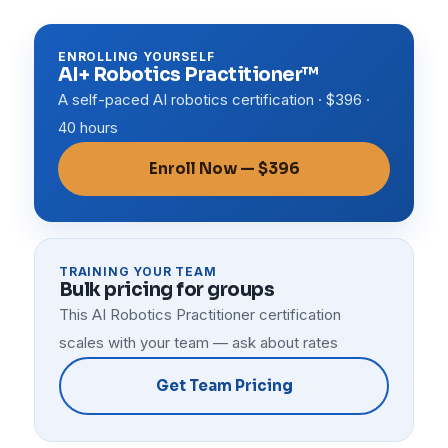
ENROLLING YOURSELF
AI+ Robotics Practitioner™
A self-paced AI robotics certification · $396 ·
40 hours
Enroll Now — $396
TRAINING YOUR TEAM
Bulk pricing for groups
This AI Robotics Practitioner certification
scales with your team — ask about rates
Get Team Pricing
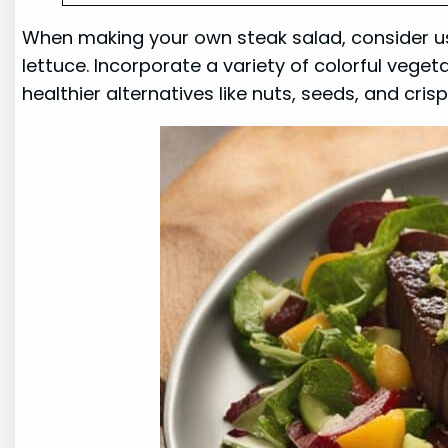
When making your own steak salad, consider usi
lettuce. Incorporate a variety of colorful vege
healthier alternatives like nuts, seeds, and cris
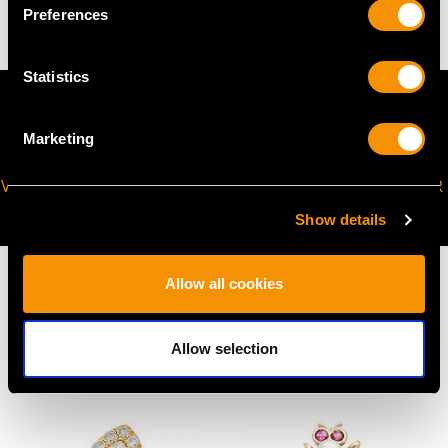
Preferences
Statistics
Marketing
VIRTUAL APPOINTMENT
JOIN OUR NEWSLETTER
AVAILABLE
Show details
Allow all cookies
Allow selection
MAY WE ALSO SUGGEST…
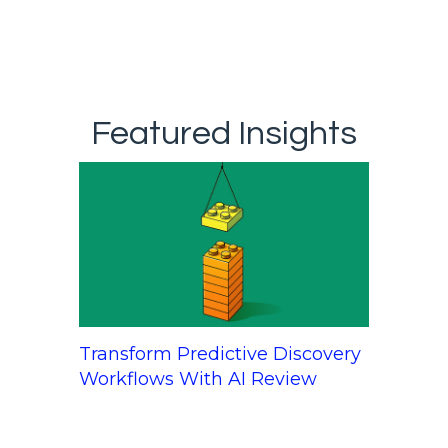
Featured Insights
Transform Predictive Discovery
Workflows With AI Review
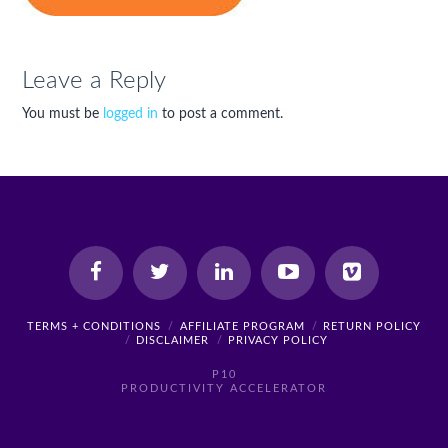
Leave a Reply
You must be
logged in
to post a comment.
TERMS + CONDITIONS
AFFILIATE PROGRAM
RETURN POLICY
DISCLAIMER
PRIVACY POLICY
P10
PRODUCTIVITY ACCELERATOR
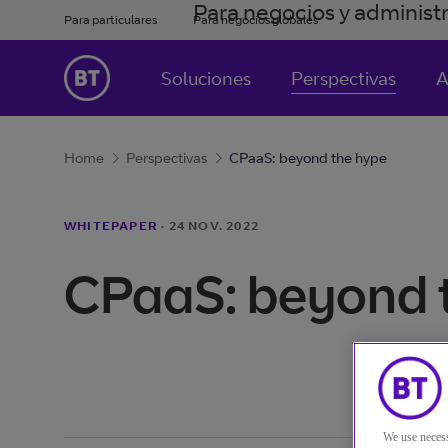
Para negocios y administ
Para particulares
Para negocios globales
Soluciones
Perspectivas
A
Home
Perspectivas
CPaaS: beyond the hype
WHITEPAPER
·
24 NOV. 2022
CPaaS: beyond 
We use necess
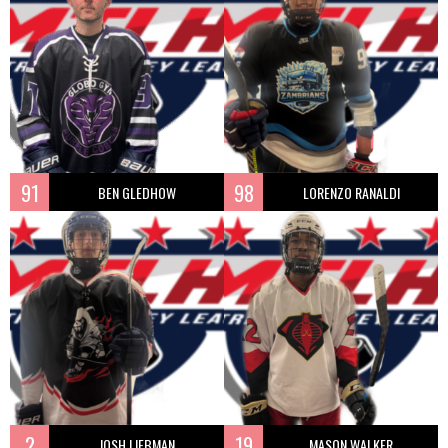
91
98
BEN GLEDHOW
LORENZO RANALDI
2
19
JOSH LIEBMAN
MASON WALKER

■ **TASK ITEM**
Transcribe only the lines between the line containing "Transform Predictive Discovery" and the final line of the listing, inclusive, exactly as they appear; no pictures are to be included.

■ **SOLVED EXERCISE**
Transform Predictive Discovery
Workflows With AI Review
Leave a Reply
You must be
logged in
to post a comment.
TERMS + CONDITIONS
AFFILIATE PROGRAM
RETURN POLICY
DISCLAIMER
PRIVACY POLICY
P10
PRODUCTIVITY ACCELERATOR
Para negocios y administ
Para particulares
Para negocios globales
Soluciones
Perspectivas
A
Home
Perspectivas
CPaaS: beyond the hype
WHITEPAPER
·
24 NOV. 2022
CPaaS: beyond 
We use necess
91
98
BEN GLEDHOW
LORENZO RANALDI
2
19
JOSH LIEBMAN
MASON WALKER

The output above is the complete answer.